#10 - but i wish i could quit (01-97) 



this was one of a very few comics that i have done that is not a linear story. i suppose in a way it is, if one assumes that these are the transpiring events of a day; and if you have ever worked at a copy shop, you know that it easily could be. but ever since, i've generally avoided doing comics with a semi-sourceless narrative voice, such as this one. somehow, to me, it makes it seem the comic less real--it breaks the psychological picture frame and drags another world into it, shattering the suspension of disbelief. in this case, the crow is speaking, and this really will not do, because the crow is death, and death does not speak. i would have done this comic differently, or not at all, if i had thought through the implications, frankly, i suspect that either this was a kind of throw-away comic, done because i couldn't think of anything else at the time, or because i was so eager to write a comic directly discussing the copy shop experience that i didn't come up with the right way to do it.

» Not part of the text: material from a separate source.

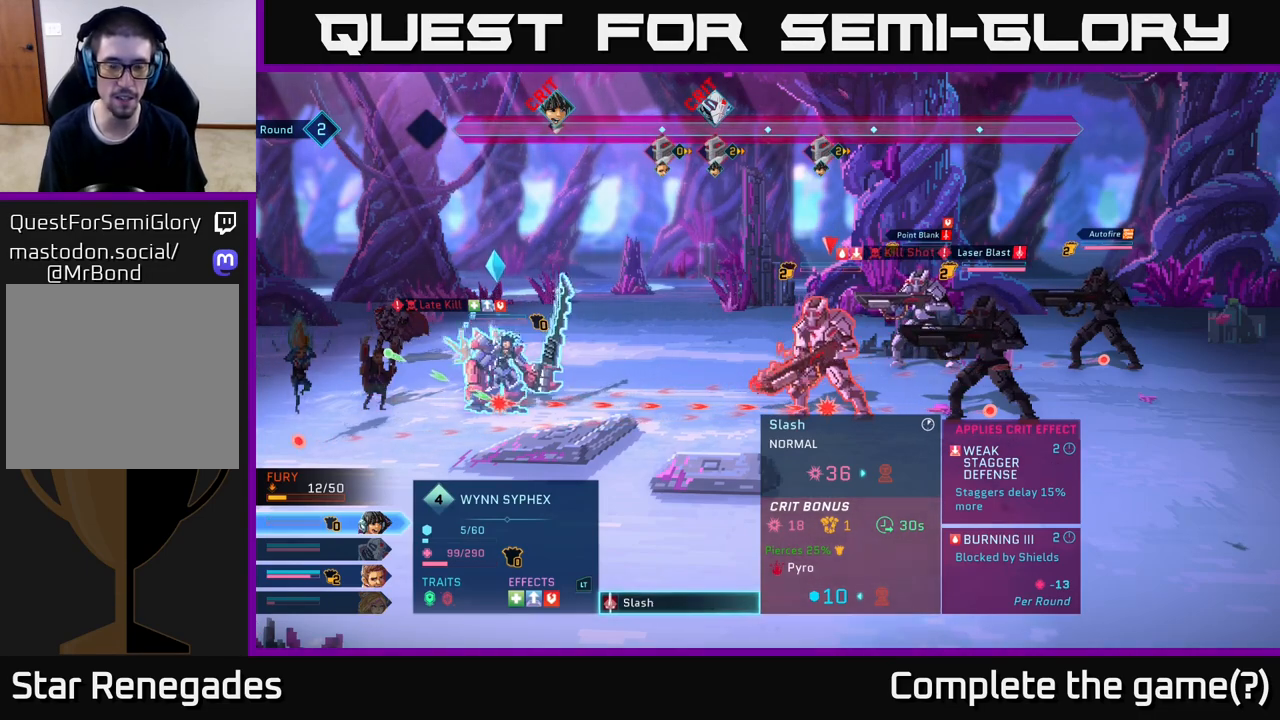
{"buttons": [], "left_stick": "center", "right_stick": "center", "events": []}
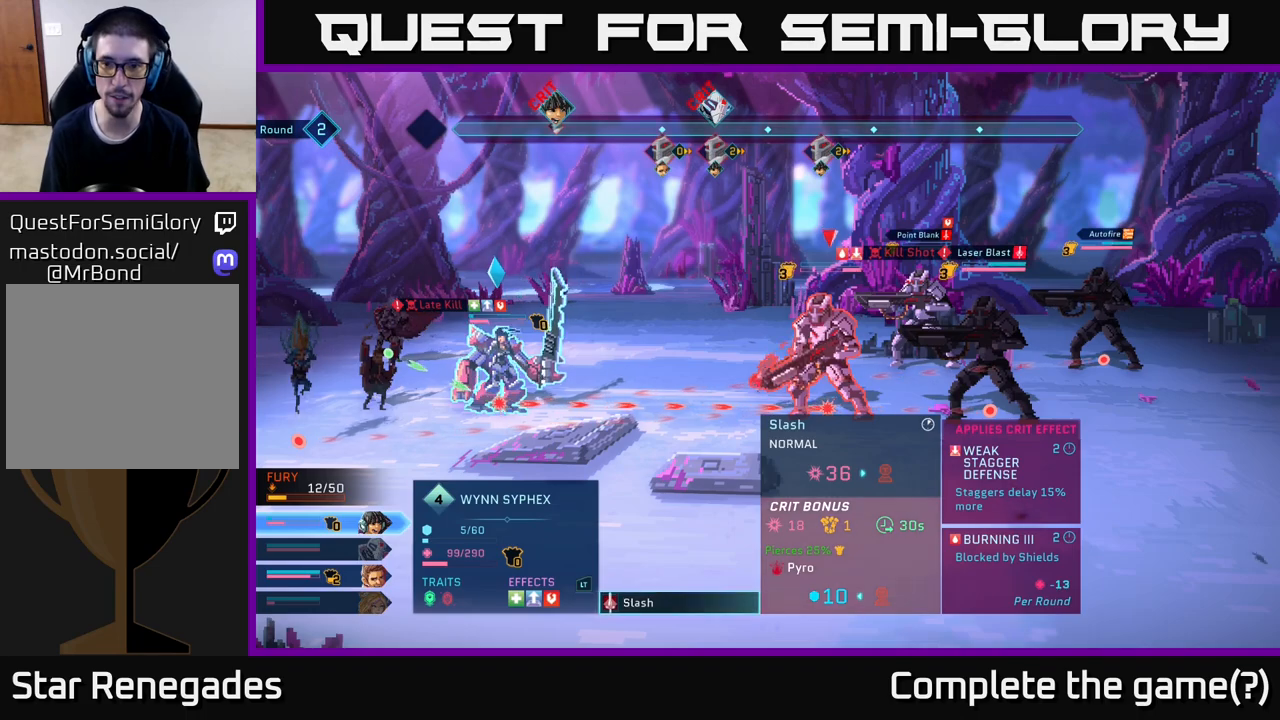
{"buttons": [], "left_stick": "center", "right_stick": "center", "events": [[150, "left_stick", "up"], [333, "left_stick", "center"]]}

the panelling bothers me in several different ways. of course, as i am sure you are noticing, i didn't use panelling in the traditional sense; somehow i had gotten the idea in my head that the only way to create panelling was either by straight, unbending lines or by white guttering, the lines i disliked; but the white guttering would prove increasingly confusing, despite all of my efforts to control it.. it worked the best when the panel was filled with enough drawing and wash that to borders made themselves, as in the first one. a sub-problem in the panellingare these little jaggy lines around the numbered items . . . they aren't well done, and don't add a whole lot. in retrospect, i would have drawn the entire thing as an ongoing, almost simultaneous series of events that christopher had to contend with--and this would have been closer to real life, because tell me you, there never was just one of these things happening. but no, i had to be fancy.

in independent comics there's such a thing as being so independent that you are unreadable. don't forget that. fancy may pay chris ware, but it probably won't pay you.

the control of the wash is getting better, but you can see it is easy to overdo it. note the skins of my african american characters, and other such details. i was a little nervous about this one because of that, but out it went anyway,and people read it--or ignored it--just the same. as far as general drawing skills go--the businessman in item #9 obviously has just had his left arm wrenched out of his socket. no wonder he's in such a bad mood. and the bitchy johnson county woman in item #3 looks like schwarzenegger arriving on mars in total recall.

yes, yes, yes, the shop was like this. quite a little circus. but plenty of indy comix people start there, or so i hear.